TangramSR: Can Vision-Language Models Reason in Continuous Geometric Space?
AI 摘要
该论文提出了一种迭代精炼框架,提升视觉语言模型在几何空间推理方面的能力。
主要贡献
- 设计了模拟人类认知机制的迭代精炼框架
- 通过无训练的验证-精炼代理,显著提升了几何推理的IoU
- 揭示了现有VLMs在连续几何空间推理方面的局限性
方法论
结合上下文学习和奖励引导的反馈循环,设计训练自由的验证-精炼代理,通过递归精炼循环迭代优化预测。
原文摘要
Humans excel at spatial reasoning tasks like Tangram puzzle assembly through cognitive processes involving mental rotation, iterative refinement, and visual feedback. Inspired by how humans solve Tangram puzzles through trial-and-error, observation, and correction, we design a framework that models these human cognitive mechanisms. However, comprehensive experiments across five representative Vision-Language Models (VLMs) reveal systematic failures in continuous geometric reasoning: average IoU of only 0.41 on single-piece tasks, dropping to 0.23 on two-piece composition, far below human performance where children can complete Tangram tasks successfully. This paper addresses a fundamental challenge in self-improving AI: can models iteratively refine their predictions at test time without parameter updates? We introduce a test-time self-refinement framework that combines in-context learning (ICL) with reward-guided feedback loops, inspired by human cognitive processes. Our training-free verifier-refiner agent applies recursive refinement loops that iteratively self-refine predictions based on geometric consistency feedback, achieving IoU improvements from 0.63 to 0.932 on medium-triangle cases without any model retraining. This demonstrates that incorporating human-inspired iterative refinement mechanisms through ICL and reward loops can substantially enhance geometric reasoning in VLMs, moving self-improving AI from promise to practice in continuous spatial domains. Our work is available at this anonymous link https://anonymous.4open.science/r/TangramVLM-F582/.
━━━━━━━━
TASK REQUIREMENTS —
a: According to the TangramSR page, what average IoU did the tested Vision-Language Models score on two-piece composition tasks?
b: From the TangramSR page, extract the passage starting at "TangramSR: Can Vision-Language" and ending at "过递归精炼循环迭代优化预测。".

AVAILABLE DATA —
━━━━━━━━
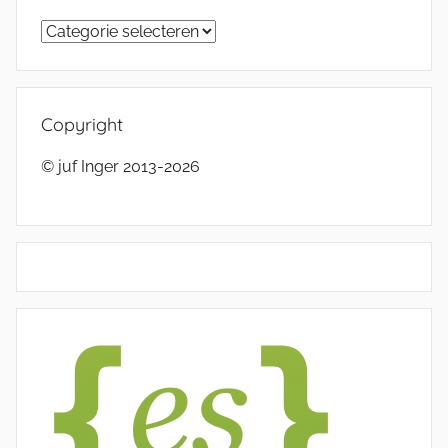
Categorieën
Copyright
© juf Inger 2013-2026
━━━━━━━━
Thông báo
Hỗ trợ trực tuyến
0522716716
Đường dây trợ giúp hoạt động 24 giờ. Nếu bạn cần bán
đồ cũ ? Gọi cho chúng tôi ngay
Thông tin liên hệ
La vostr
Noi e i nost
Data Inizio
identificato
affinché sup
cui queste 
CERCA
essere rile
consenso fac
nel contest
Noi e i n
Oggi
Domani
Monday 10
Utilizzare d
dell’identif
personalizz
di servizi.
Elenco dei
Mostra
━━━━━━━━
REPLIES —
a: 0.23

b:
TangramSR: Can Vision-Language Models Reason in Continuous Geometric Space?
AI 摘要
该论文提出了一种迭代精炼框架,提升视觉语言模型在几何空间推理方面的能力。
主要贡献
- 设计了模拟人类认知机制的迭代精炼框架
- 通过无训练的验证-精炼代理,显著提升了几何推理的IoU
- 揭示了现有VLMs在连续几何空间推理方面的局限性
方法论
结合上下文学习和奖励引导的反馈循环,设计训练自由的验证-精炼代理,通过递归精炼循环迭代优化预测。